President Richard C. Levin, Yale trustee José Cabranes, two faculty members and an editor at the University are among the 146 individuals recently elected as fellows of the American Academy of Arts and Sciences. The new fellows -- who also include David Bromwich, the Bird White Housum Professor of English, Peter W. Jones, professor of mathematics, and J.D. McClatchy, editor of The Yale Review -- were chosen in recognition of their distinguished contributions to science, scholarship, public affairs and the arts.
The five Yale scholars join a membership of approximately 4,000 fellows nationwide, including 160 Nobel laureates and 65 Pulitzer Prize-winners.
Profiles of the new fellows follow:
Richard C. Levin devoted nearly two decades to teaching and scholarship at Yale before becoming the University's 22nd president in 1993. He joined the faculty as an assistant professor in 1974, the same year he earned his Ph.D. in economics from Yale. Levin is nationally known for his studies of technological change and its impact on industry, and has written widely on such topics as the patent system, industrial research and development, and the effects of antitrust and public regulation on private industry. A series of papers he wrote in the 1970s and 1980s have been credited with influencing the course of railroad deregulation. As Yale president, Levin has established initiatives in partnership with the City of New Haven in the areas of neighborhood revitalization, education and human services and economic development.
José Cabranes, who earned his J.D. from the Law School in 1965, has been a judge of the U.S. Court of Appeals, Second Circuit since 1994. A native of Puerto Rico, Cabranes served as special counsel to the governor of Puerto Rico and as head of the commonwealth's Washington, D.C. office. He was a founding member and chaired the board of directors of the Puerto Rican Legal Defense and Education Fund, a public interest law firm in New York City. He has been a Yale trustee since 1987.
David Bromwich is a scholar of Romantic and modern poetry, the history of literary criticism and 18th- and 19th-century moral philosophy. He graduated from Yale College in 1973 and earned his Ph.D. at the University in 1977. Bromwich is the author of "Politics by Other Means," as well as "Hazlett: the Mind of a Critic" and "A Choice of Inheritance: Self and Community from Edmund Burke to Robert Frost," both of which were nominated for a National Book Critics Circle Award in criticism. He has served as poetry editor of "Tikkun" and has been a consultant for a poetry series on National Public Radio.
Peter W. Jones is a specialist in his field in complex and harmonic analysis, probability theory, dynamical systems and the theory of complexity in theoretical political science. He came to Yale in 1985. In 1994, Jones became the youngest person to receive an honorary degree from the Royal Institute of Technology in Sweden for his "pathbreaking scientific contributions to modern mathematic analysis" and for promoting the study of mathematics at the institute. He continues to maintain strong ties with the Swedish mathematical community.

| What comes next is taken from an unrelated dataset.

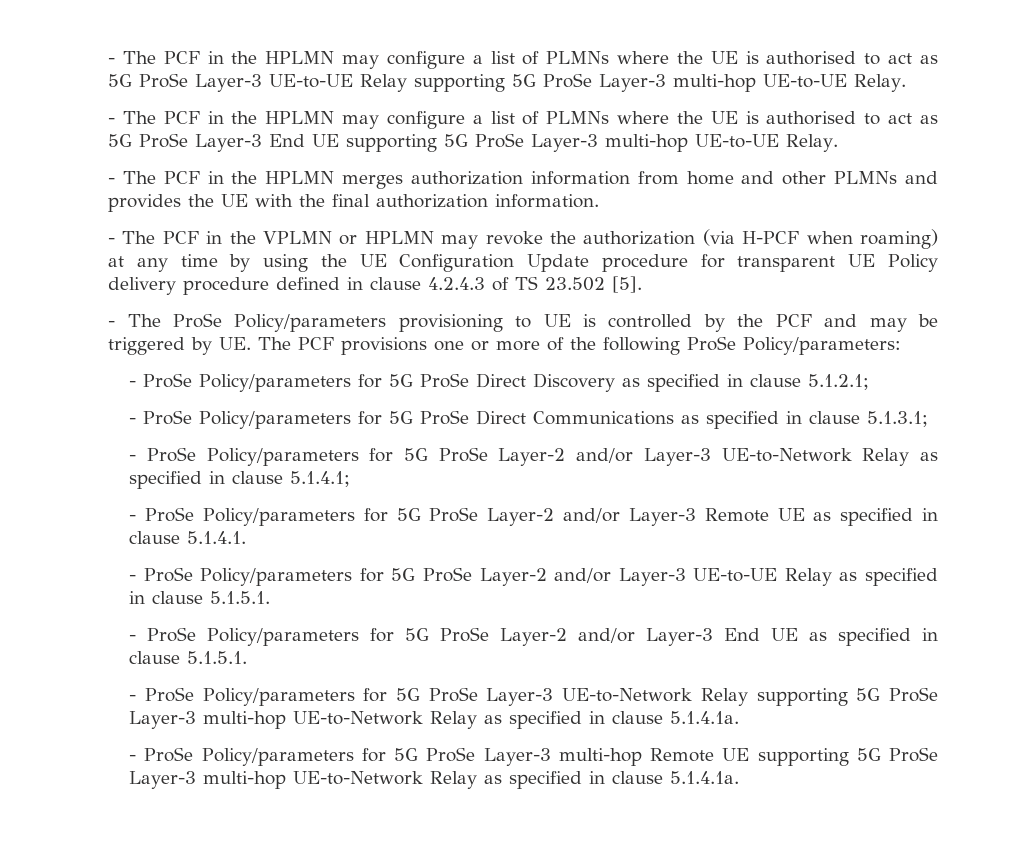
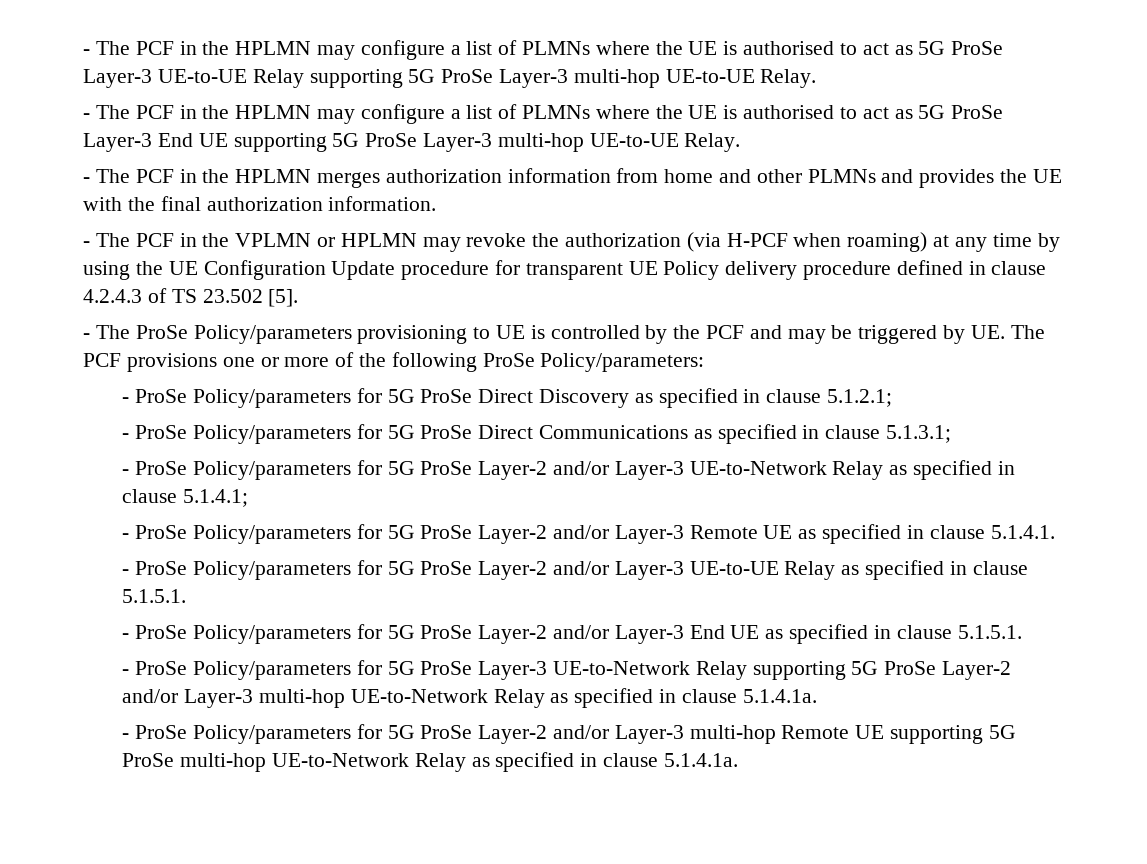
(938, 694) none -> [942,661,1012,680] [122,689,179,703] Layer-2 and/or
(476, 754) none -> [478,725,610,744] Layer-2 and/or
[129,771,197,789] Layer-3 -> (175, 760) none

J.D. McClatchy, who earned his Ph.D. from Yale in 1974, is a prize-winning poet, literary critic and opera librettist. He has been editor of The Yale Review since 1991. McClatchy has written four volumes of poetry, the most recent of which is "10 Commandments," published this year. He has also authored numerous works of criticism of contemporary poetry and literary essays, and has edited several volumes, including "The Vintage Book of Contemporary American Poetry." He recently wrote "20 Questions," a meditation on the mysteries of poetry and its relationship to life. He has written four opera librettos, including the one for "Emmeline," which was presented recently by the New York City Opera.
Founded in 1780 by John Adams and other leaders of the young republic, the American Academy of Arts and Sciences was created as a learned society "to cultivate every art and science which may tend to advance the interest, honor, dignity, and happiness of a free, independent and virtuous people." Fellows address issues facing American society through interdisciplinary and collaborative projects and publications. Among the current projects, for example, are a long-term study of current global security issues and an exploration of the critical problems confronting children in American society, with a particular emphasis on health and education. The academy also publishes a journal, Daedalus, which examines topics of concern in American intellectual life.